En cheminant vers l’émancipation et vers la capacité à faire ses propres choix, le fait de prendre soin de sa santé mentale serait, d’une certaine façon, LE MOYEN DE MIEUX SE CONNAÎTRE.
Pour prendre soin de sa santé mentale, toutes les pistes de réflexion sont bonnes à étudier. Néanmoins, il n’y a pas de remède universel. Parler, extérioriser, est déjà un pas vers le mieux. « La méthode peut s’exprimer sous plusieurs formes : faire du sport, arrêter les réseaux sociaux, pratiquer le yoga, faire appel à un·e professionnel·le… Pour chaque personne, c’est différent », affirme Aude Caria. Le principal ? Être attentif·ve à ses besoins, à ses envies.

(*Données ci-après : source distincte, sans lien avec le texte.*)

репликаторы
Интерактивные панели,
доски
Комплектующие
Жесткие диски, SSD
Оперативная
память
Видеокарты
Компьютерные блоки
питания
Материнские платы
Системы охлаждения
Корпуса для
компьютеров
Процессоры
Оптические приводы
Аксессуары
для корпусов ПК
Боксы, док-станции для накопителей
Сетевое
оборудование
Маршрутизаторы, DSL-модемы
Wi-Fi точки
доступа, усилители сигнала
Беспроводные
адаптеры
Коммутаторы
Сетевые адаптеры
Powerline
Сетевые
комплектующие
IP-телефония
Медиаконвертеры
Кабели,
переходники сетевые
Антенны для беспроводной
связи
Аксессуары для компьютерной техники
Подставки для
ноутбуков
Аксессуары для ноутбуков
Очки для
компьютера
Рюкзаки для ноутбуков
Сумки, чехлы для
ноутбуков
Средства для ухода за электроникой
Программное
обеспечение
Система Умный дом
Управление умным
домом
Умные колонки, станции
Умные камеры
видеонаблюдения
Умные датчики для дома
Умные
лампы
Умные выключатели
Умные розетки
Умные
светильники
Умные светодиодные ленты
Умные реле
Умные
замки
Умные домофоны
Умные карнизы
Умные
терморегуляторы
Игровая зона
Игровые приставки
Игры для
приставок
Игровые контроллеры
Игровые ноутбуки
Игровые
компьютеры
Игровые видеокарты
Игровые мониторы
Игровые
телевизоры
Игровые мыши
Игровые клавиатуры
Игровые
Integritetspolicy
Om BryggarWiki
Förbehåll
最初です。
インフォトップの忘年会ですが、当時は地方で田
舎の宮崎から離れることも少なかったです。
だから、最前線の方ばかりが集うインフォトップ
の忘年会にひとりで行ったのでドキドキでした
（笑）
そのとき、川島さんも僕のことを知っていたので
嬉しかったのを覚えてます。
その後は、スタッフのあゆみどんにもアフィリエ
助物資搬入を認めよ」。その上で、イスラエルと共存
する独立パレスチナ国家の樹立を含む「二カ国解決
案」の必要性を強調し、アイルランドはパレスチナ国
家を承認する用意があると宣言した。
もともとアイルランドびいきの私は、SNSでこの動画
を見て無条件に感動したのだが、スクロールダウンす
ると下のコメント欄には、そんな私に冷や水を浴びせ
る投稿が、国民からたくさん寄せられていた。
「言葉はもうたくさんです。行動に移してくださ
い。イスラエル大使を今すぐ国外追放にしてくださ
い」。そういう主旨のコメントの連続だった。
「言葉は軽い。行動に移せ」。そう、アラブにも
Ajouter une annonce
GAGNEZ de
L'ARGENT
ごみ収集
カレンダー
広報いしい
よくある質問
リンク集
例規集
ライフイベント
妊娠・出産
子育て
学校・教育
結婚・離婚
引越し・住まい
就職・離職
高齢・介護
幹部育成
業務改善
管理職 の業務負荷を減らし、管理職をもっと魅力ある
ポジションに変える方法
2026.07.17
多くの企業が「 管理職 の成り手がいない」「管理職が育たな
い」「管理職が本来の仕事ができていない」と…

Une chose est sûre, il n’y aura probablement pas de retour en arrière après cette prise de conscience collective. Sur le plan personnel, la santé mentale est constitutive de nos choix de vie. Longtemps perçu comme une lubie, le bien-être psychologique se révèle être un élément fondateur de notre parcours personnel : « Si l’enjeu collectif est réel, les histoires divergent et convergent vers un seul objectif, autrefois oublié mais aujourd’hui indispensable à notre bien- être : trouver sa paix intérieure », conclut Aude Caria.